I found out I was getting slightly blurry results when using Resample
just with cropping:
import SimpleITK as sitk
import matplotlib.pyplot as plt
import numpy as np
def myshow(img, title=None, margin=0.05, dpi=80):
nda = sitk.GetArrayViewFromImage(img)[:,:,62]
spacing = img.GetSpacing()
ysize = nda.shape[0]
xsize = nda.shape[1]
figsize = ((1 + margin) * ysize / dpi, (1 + margin) * xsize / dpi)
fig = plt.figure(title, figsize=figsize, dpi=dpi)
ax = fig.add_axes([margin, margin, 1 - 2*margin, 1 - 2*margin])
extent = (0, xsize*spacing[1], 0, ysize*spacing[0])
t = ax.imshow(nda,
extent=extent,
interpolation='none',
cmap='gray',
origin='lower',
vmin=0.0, vmax=1.0)
if(title):
plt.title(title)
plt.show()
if __name__ == '__main__':
scale = 1.0
spacing = 0.2
image_size = 250
patch_size = 125
sampling = sitk.sitkBSplineResamplerOrder3
#sampling = sitk.sitkNearestNeighbor
grid = ((np.indices(np.repeat(image_size, 3)) // 4).sum(axis=0) % 2).astype(float)
grid = sitk.GetImageFromArray(grid)
grid.SetSpacing(np.ones(3) * spacing)
grid.SetOrigin((30.9, 10.2, 28.4))
#myshow(grid, 'Grid Input')
outputSpacing = scale * np.array(grid.GetSpacing())

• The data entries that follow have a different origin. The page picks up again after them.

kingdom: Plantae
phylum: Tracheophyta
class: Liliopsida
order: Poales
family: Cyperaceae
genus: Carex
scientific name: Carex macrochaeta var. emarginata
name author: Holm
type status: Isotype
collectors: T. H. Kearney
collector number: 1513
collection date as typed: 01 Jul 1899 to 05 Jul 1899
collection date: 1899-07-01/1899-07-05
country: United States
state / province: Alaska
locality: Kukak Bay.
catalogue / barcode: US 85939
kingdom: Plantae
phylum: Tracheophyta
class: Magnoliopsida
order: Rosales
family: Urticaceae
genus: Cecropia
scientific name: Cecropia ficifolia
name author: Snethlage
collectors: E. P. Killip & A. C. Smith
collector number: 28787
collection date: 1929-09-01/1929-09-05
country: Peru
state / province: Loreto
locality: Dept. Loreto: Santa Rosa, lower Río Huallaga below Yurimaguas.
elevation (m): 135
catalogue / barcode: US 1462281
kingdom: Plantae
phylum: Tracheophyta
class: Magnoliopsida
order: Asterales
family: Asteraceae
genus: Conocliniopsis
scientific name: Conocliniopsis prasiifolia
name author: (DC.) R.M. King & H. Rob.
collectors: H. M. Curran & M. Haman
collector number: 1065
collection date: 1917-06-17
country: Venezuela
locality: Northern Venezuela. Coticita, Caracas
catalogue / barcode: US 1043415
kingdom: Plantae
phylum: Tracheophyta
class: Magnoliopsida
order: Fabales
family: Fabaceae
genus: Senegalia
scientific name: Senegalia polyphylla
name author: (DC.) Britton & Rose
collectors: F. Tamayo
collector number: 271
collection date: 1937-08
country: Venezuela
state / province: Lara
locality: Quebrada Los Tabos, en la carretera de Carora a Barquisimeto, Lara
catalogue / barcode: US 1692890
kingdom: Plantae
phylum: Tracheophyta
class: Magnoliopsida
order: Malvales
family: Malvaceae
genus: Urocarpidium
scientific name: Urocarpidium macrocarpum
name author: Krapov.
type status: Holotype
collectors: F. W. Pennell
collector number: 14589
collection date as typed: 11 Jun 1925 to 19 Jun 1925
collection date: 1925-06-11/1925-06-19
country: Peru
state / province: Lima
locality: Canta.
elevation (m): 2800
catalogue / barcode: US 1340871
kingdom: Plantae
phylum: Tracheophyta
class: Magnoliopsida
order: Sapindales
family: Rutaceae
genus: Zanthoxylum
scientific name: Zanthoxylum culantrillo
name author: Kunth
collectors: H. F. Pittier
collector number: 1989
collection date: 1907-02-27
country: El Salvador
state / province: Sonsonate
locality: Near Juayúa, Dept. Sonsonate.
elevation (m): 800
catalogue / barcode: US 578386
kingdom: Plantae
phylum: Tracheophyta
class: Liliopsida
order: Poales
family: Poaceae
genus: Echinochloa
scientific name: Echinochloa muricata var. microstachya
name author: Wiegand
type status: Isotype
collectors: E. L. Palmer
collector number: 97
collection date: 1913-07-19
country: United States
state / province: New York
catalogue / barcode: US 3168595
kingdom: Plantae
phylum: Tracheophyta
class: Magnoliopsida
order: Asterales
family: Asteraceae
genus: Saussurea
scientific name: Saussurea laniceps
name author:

outputDirection = np.diag([1.0, 1.0, 1.0]) @ np.array(grid.GetDirection()).reshape((3,3))
imageCenter = 0.5 * (image_size - 1) * np.array(grid.GetSpacing())
patchCenter = outputDirection.dot(0.5 * (patch_size - 1) * outputSpacing)
translation = imageCenter - patchCenter
print(translation)
outputOrigin = np.array(grid.GetOrigin())# + translation
resampled1 = sitk.Resample(
grid, (np.repeat(patch_size, 3)).tolist(),
sitk.Transform(3, sitk.sitkIdentity), sampling,
defaultPixelValue=255,
outputSpacing=outputSpacing, outputOrigin=outputOrigin, outputDirection=outputDirection.flatten()
)
myshow(resampled1, 'Resampled')
Even if you disable cropping by making patch_size = 250
, the result is blurry, as can be seen in the close-up below.
Why is this happening? Is it due to numerical accuracy? Can I alleviate this problem?